[Excerpts from a dataset]
_ _ _ _ _ _ _

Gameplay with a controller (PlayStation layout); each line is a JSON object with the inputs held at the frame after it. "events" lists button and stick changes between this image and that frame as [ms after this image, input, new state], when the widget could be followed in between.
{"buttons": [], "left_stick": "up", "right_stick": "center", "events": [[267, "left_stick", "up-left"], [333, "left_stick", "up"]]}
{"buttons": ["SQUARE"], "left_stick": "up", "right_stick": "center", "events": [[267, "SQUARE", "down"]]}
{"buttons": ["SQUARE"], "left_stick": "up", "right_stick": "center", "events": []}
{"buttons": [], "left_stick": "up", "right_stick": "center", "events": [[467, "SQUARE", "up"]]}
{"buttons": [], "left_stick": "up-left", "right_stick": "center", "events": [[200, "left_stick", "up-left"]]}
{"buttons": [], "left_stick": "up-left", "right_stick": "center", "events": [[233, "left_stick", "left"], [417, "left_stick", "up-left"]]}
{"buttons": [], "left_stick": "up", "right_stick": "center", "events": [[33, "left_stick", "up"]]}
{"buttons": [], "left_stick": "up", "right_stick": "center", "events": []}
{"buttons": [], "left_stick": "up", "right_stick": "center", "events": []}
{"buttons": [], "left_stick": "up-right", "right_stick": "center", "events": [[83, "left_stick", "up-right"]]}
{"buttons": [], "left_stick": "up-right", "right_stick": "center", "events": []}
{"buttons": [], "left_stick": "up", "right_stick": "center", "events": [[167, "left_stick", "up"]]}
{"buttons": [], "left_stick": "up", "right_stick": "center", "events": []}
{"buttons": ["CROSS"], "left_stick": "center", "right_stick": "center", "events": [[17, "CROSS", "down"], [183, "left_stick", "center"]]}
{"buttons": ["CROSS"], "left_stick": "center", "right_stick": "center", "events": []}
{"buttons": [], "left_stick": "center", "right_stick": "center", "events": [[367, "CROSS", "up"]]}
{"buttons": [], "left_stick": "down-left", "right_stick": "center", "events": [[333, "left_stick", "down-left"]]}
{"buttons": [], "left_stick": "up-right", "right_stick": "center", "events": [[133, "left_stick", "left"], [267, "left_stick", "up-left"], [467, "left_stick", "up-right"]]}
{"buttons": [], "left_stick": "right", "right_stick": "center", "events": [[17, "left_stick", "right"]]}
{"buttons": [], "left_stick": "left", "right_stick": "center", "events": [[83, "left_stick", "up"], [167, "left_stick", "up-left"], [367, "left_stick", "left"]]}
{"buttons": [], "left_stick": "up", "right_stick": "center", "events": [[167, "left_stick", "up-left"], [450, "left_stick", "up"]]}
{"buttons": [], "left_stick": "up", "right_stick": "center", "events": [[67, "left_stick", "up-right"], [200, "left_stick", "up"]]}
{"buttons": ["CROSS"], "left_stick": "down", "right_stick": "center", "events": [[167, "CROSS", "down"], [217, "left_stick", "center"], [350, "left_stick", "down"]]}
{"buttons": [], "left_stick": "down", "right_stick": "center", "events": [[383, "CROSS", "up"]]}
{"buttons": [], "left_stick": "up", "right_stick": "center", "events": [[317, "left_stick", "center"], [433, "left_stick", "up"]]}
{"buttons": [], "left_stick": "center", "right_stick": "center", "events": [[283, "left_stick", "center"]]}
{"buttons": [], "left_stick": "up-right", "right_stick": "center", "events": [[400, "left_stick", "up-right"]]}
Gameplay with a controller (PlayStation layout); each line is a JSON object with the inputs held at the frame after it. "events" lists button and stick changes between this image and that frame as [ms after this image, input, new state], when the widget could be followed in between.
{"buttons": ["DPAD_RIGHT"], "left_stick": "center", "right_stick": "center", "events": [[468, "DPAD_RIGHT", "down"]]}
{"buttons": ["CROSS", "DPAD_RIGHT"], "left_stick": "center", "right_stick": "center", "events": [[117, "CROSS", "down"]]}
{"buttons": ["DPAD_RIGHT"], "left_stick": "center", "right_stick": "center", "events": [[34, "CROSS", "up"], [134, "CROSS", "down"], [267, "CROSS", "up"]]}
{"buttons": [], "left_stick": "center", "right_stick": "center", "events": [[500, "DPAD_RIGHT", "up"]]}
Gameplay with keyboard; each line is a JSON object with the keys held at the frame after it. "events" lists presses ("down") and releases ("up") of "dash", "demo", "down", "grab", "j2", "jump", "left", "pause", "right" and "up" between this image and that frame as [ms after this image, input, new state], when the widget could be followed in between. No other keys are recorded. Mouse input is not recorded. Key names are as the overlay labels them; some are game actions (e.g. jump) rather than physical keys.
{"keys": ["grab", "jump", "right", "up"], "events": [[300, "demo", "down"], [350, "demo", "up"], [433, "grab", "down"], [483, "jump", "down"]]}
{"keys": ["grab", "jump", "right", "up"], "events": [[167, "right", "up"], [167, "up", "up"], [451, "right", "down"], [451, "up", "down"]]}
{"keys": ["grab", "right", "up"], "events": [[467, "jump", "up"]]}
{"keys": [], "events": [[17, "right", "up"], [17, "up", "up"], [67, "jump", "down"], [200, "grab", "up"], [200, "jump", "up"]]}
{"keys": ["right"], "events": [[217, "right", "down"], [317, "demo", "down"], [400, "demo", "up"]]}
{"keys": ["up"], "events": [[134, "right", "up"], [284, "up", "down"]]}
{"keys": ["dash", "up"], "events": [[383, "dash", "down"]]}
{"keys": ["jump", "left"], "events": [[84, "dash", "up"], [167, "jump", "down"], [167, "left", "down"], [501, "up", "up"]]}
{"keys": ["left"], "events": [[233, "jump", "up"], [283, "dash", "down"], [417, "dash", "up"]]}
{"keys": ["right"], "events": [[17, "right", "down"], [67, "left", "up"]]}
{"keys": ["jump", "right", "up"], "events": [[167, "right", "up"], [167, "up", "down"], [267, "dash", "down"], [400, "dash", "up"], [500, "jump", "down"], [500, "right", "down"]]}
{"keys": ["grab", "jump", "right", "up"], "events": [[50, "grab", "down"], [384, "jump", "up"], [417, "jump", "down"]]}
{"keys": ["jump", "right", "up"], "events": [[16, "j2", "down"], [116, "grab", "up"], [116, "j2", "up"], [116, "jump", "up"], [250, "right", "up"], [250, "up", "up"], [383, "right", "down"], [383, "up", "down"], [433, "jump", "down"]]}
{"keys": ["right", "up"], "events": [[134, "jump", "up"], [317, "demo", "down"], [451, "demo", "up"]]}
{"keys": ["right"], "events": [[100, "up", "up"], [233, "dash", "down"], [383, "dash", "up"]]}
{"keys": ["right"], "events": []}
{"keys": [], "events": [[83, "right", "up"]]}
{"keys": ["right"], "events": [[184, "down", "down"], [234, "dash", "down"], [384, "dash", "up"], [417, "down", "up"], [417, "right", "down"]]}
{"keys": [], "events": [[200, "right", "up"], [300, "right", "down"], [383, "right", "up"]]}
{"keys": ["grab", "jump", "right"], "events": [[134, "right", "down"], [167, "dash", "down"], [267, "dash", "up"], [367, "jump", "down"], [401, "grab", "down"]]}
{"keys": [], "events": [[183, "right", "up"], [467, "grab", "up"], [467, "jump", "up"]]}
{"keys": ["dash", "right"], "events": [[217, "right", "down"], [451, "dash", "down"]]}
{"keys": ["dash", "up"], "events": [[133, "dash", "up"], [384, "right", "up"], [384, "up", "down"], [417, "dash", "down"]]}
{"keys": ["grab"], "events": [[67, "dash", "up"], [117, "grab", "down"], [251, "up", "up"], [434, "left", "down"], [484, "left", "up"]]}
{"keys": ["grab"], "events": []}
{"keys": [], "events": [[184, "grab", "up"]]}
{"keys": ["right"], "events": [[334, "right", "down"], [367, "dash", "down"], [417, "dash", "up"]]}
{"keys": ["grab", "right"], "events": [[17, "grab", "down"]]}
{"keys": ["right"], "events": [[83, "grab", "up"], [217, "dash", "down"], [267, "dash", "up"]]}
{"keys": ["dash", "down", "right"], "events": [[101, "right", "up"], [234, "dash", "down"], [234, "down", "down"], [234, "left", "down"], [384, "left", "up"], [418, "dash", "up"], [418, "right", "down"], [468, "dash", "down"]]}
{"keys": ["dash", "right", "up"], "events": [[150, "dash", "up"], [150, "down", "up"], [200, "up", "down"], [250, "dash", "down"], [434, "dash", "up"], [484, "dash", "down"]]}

_ _ _ _ _ _ _

When a line of the data holds the string "SQUARE", pick it out and copy it.

(Output for this exercise)
{"buttons": ["SQUARE"], "left_stick": "up", "right_stick": "center", "events": [[267, "SQUARE", "down"]]}
{"buttons": ["SQUARE"], "left_stick": "up", "right_stick": "center", "events": []}
{"buttons": [], "left_stick": "up", "right_stick": "center", "events": [[467, "SQUARE", "up"]]}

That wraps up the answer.